Saved entries
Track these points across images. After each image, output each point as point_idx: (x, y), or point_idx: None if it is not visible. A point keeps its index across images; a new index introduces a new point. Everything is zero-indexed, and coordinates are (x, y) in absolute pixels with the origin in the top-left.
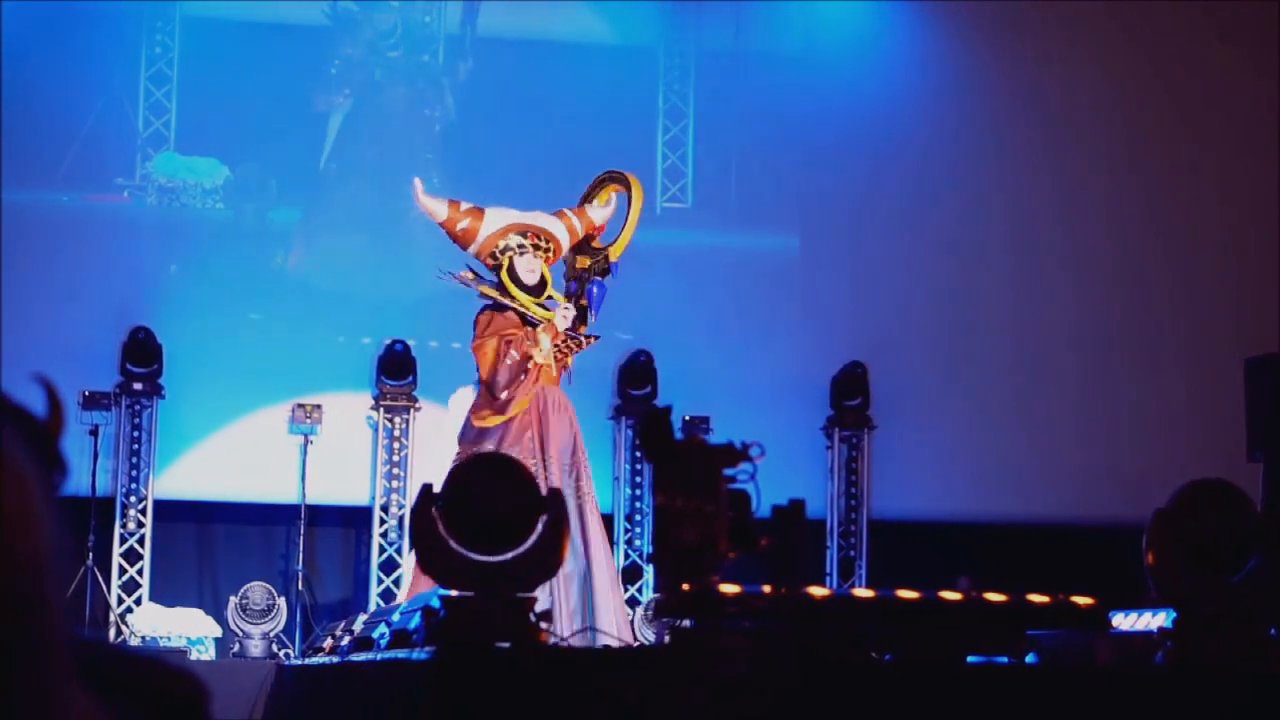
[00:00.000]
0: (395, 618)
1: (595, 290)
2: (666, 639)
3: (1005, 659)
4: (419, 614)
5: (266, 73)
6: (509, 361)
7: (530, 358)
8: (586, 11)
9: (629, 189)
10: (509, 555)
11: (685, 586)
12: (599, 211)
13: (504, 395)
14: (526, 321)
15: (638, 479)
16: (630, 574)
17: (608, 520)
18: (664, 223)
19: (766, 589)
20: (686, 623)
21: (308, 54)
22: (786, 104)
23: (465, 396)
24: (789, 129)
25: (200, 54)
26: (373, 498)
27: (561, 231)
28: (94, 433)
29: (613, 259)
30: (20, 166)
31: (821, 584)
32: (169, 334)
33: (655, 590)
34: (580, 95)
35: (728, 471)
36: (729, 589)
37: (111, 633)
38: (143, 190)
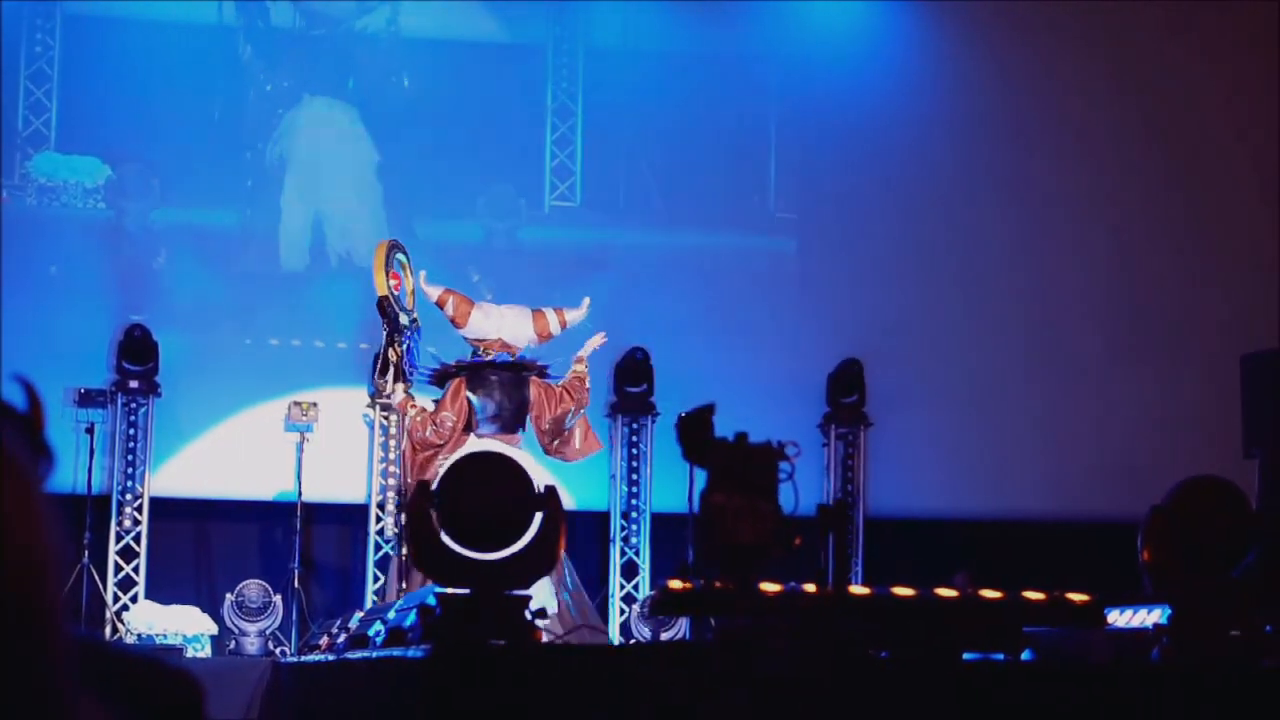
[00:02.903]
0: (391, 615)
1: (413, 343)
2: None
3: (1001, 656)
4: (415, 611)
5: (148, 71)
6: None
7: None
8: (475, 10)
9: (408, 255)
10: (505, 553)
11: (680, 585)
12: (575, 313)
13: None
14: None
15: (634, 476)
16: (627, 570)
17: (604, 518)
18: (552, 221)
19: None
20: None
21: (191, 52)
22: (675, 101)
23: None
24: (753, 126)
25: (81, 52)
26: (369, 495)
27: (525, 331)
28: (90, 430)
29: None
30: None
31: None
32: (163, 331)
33: (652, 588)
34: (469, 93)
35: None
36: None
37: (107, 630)
38: (22, 190)
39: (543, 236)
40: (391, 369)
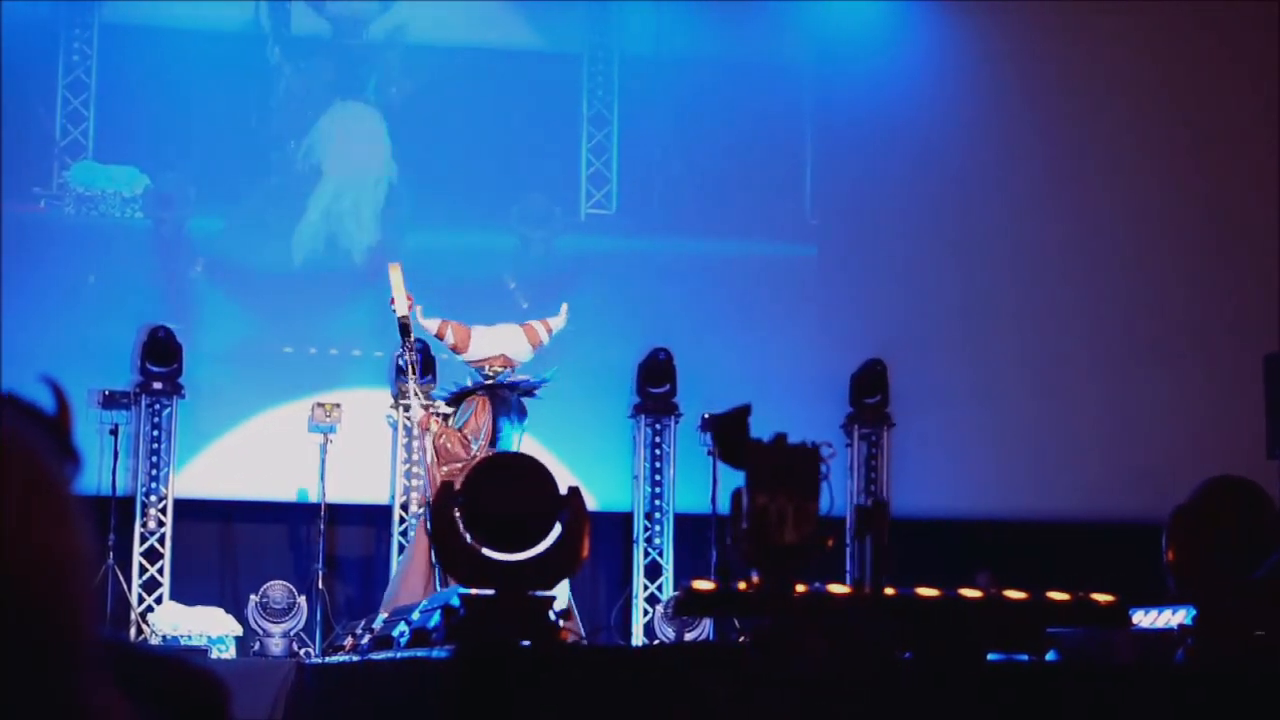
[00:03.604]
0: (415, 616)
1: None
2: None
3: (1025, 657)
4: (439, 613)
5: (186, 80)
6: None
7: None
8: (510, 18)
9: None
10: (529, 554)
11: (705, 586)
12: (557, 320)
13: None
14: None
15: (657, 477)
16: (650, 571)
17: (627, 518)
18: (588, 229)
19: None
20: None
21: (228, 61)
22: (710, 108)
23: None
24: (762, 132)
25: (119, 61)
26: (392, 496)
27: (522, 346)
28: (114, 432)
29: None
30: None
31: (842, 582)
32: (189, 333)
33: (676, 589)
34: (505, 102)
35: None
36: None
37: (132, 632)
38: (60, 200)
39: (578, 244)
40: (412, 385)
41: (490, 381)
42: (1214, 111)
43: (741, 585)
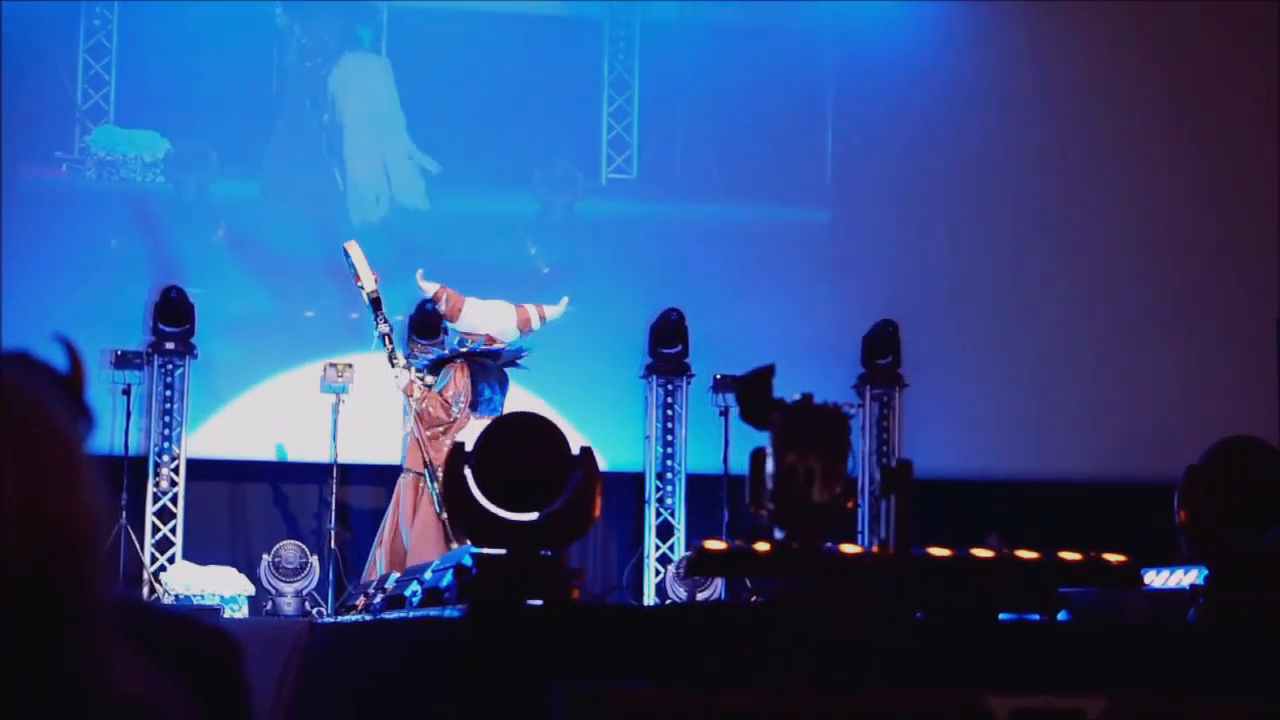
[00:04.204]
0: (427, 576)
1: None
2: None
3: (1037, 616)
4: (451, 572)
5: (207, 44)
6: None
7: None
8: None
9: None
10: (540, 514)
11: (717, 546)
12: (553, 310)
13: None
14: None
15: (669, 437)
16: (662, 531)
17: (639, 478)
18: (609, 193)
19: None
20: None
21: (249, 26)
22: (731, 73)
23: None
24: (780, 99)
25: (140, 26)
26: (404, 455)
27: (509, 325)
28: (126, 392)
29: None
30: None
31: (854, 541)
32: (203, 294)
33: (688, 549)
34: (525, 66)
35: None
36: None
37: (145, 591)
38: (81, 164)
39: (600, 209)
40: (388, 354)
41: (465, 350)
42: (1226, 83)
43: (765, 545)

-- Activity --
Please restate the entries word for word. Skip the pictures.

-- Your solution --
Track these points across images. After each image, output each point as point_idx: (x, y), or point_idx: None if it is not visible. A point keeps its index across images; a new index introduces a new point. Everything is zero-indexed, and coordinates are (x, y) in absolute pixels with the origin in the top-left.
[00:00.000]
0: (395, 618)
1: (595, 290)
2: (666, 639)
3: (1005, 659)
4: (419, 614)
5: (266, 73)
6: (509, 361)
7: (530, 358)
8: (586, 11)
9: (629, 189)
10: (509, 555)
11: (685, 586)
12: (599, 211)
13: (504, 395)
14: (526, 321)
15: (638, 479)
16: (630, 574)
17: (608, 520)
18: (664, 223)
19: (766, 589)
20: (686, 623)
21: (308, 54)
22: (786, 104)
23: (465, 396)
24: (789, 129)
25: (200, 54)
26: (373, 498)
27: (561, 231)
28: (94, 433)
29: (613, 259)
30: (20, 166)
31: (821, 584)
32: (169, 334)
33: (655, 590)
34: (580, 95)
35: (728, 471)
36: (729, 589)
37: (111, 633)
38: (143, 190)
[00:02.903]
0: (391, 615)
1: (413, 343)
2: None
3: (1001, 656)
4: (415, 611)
5: (148, 71)
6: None
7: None
8: (475, 10)
9: (408, 255)
10: (505, 553)
11: (680, 585)
12: (575, 313)
13: None
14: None
15: (634, 476)
16: (627, 570)
17: (604, 518)
18: (552, 221)
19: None
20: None
21: (191, 52)
22: (675, 101)
23: None
24: (753, 126)
25: (81, 52)
26: (369, 495)
27: (525, 331)
28: (90, 430)
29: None
30: None
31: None
32: (163, 331)
33: (652, 588)
34: (469, 93)
35: None
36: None
37: (107, 630)
38: (22, 190)
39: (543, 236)
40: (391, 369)
[00:03.604]
0: (415, 616)
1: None
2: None
3: (1025, 657)
4: (439, 613)
5: (186, 80)
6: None
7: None
8: (510, 18)
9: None
10: (529, 554)
11: (705, 586)
12: (557, 320)
13: None
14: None
15: (657, 477)
16: (650, 571)
17: (627, 518)
18: (588, 229)
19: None
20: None
21: (228, 61)
22: (710, 108)
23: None
24: (762, 132)
25: (119, 61)
26: (392, 496)
27: (522, 346)
28: (114, 432)
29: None
30: None
31: (842, 582)
32: (189, 333)
33: (676, 589)
34: (505, 102)
35: None
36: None
37: (132, 632)
38: (60, 200)
39: (578, 244)
40: (412, 385)
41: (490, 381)
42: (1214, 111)
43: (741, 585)
[00:04.204]
0: (427, 576)
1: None
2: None
3: (1037, 616)
4: (451, 572)
5: (207, 44)
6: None
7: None
8: None
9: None
10: (540, 514)
11: (717, 546)
12: (553, 310)
13: None
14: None
15: (669, 437)
16: (662, 531)
17: (639, 478)
18: (609, 193)
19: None
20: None
21: (249, 26)
22: (731, 73)
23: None
24: (780, 99)
25: (140, 26)
26: (404, 455)
27: (509, 325)
28: (126, 392)
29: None
30: None
31: (854, 541)
32: (203, 294)
33: (688, 549)
34: (525, 66)
35: None
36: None
37: (145, 591)
38: (81, 164)
39: (600, 209)
40: (388, 354)
41: (465, 350)
42: (1226, 83)
43: (765, 545)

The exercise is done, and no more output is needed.